I have spoken this afternoon to a number of Members of this House who in recent days have come back from holiday abroad where they have not been reading English newspapers or listening to the English media. Without exception, they have been absolutely startled by what they have been confronted with the moment that they landed at Heathrow or arrived back here: a virtual media assumption that war is about to occur and an aggressive, even macho tonality that would be delighted—that is the implication—were we to be the first to press the button on any action. That is extraordinary. What has happened in the past 24 hours has broken that momentum and mood, and thank goodness for that.

Many Members of this House were here on 18 March 2003, when we debated this situation before the military action in Iraq. I participated in that debate. I remember the grave reservations that I felt and, I hope, expressed at the time, that the case had not been made. Many Members of this House felt the same thing. It is clear that the case is not being made.

Let us just look at the criteria that would be crucial and decisive in making the case. Clearly, there has to be an element in which it is explained that our national interest is somehow involved in this outcome. We are, after all, committing our own people and would be committing our own Armed Forces. That case is not made. We have to be convinced that there is an exit strategy. There appears to be none and, indeed, not much thought about one.

We have to be persuaded that we are hitting the right targets and that, above all, it would act as a deterrent. I find interesting the phrase from President Obama: “a shot across the bows”. It is of course clear that a shot across the bows is not meant to hit anything. A shot across the bows is a warning. The second shot is the one that is meant to register. What would the second shot be? I think that it is clear that the majority view in this Chamber is that if you send off the first warning shot, other shots will follow, so one has to think very carefully about it.

I shall be followed in this debate by the noble Lord, Lord Birt. I spent three decades of my life as a television journalist and in the television profession. I have to say that one thing that has fuelled the momentum of the debate is the ghastly photographs that we saw of the victims of chemical attack. However, if you are in television journalism, you know that what matters is not just the pictures that you see but the pictures that you do not see. For example, in the Iraq war, there were pictures of appalling damage that was done, which, although our media received them, were never transmitted because they were thought to be too repulsive. These pictures were sickening and tragic but they were transmittable, and because they were transmittable they were in a sense latched on to as a justification for the military action and they fuelled the mood. I think that we have now pulled back from that mood and our approach is much more considered. I finish by urging that part of that consideration should be about what this country and our allies could do to alleviate the appalling refugee crisis that is now enveloping the entire region.

● ● ●

> Directions: From the speech, write out word for word the passage that opens with the words containing "Many Members of this House were" and closes with "not being made.".

> Data provided:

● ● ●

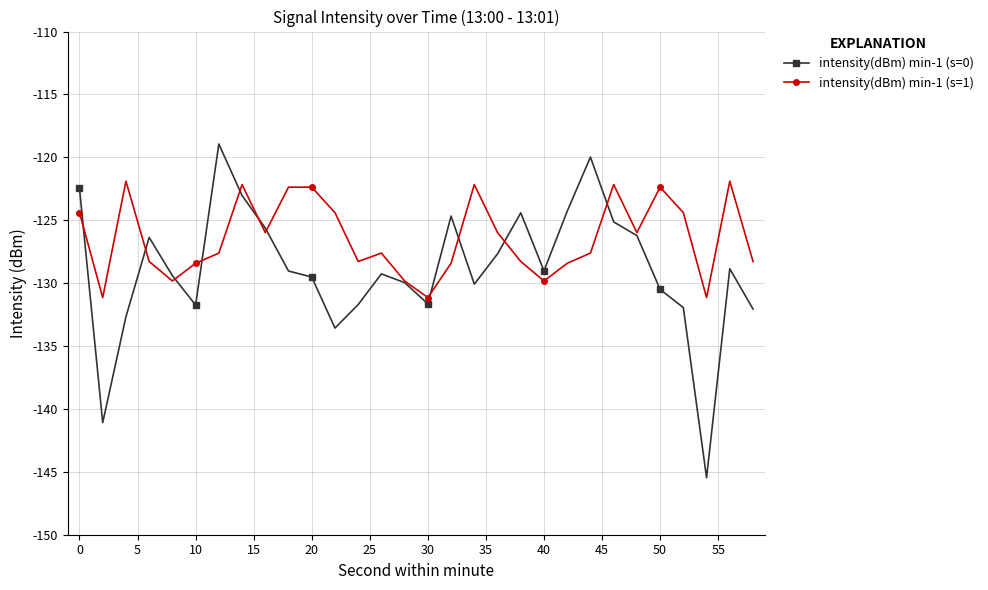

After their last crossing, which series has the higher values: intensity(dBm) min-1 (s=1) or intensity(dBm) min-1 (s=0)?

intensity(dBm) min-1 (s=1)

● ● ●

> The completed task:
Many Members of this House were here on 18 March 2003, when we debated this situation before the military action in Iraq. I participated in that debate. I remember the grave reservations that I felt and, I hope, expressed at the time, that the case had not been made. Many Members of this House felt the same thing. It is clear that the case is not being made.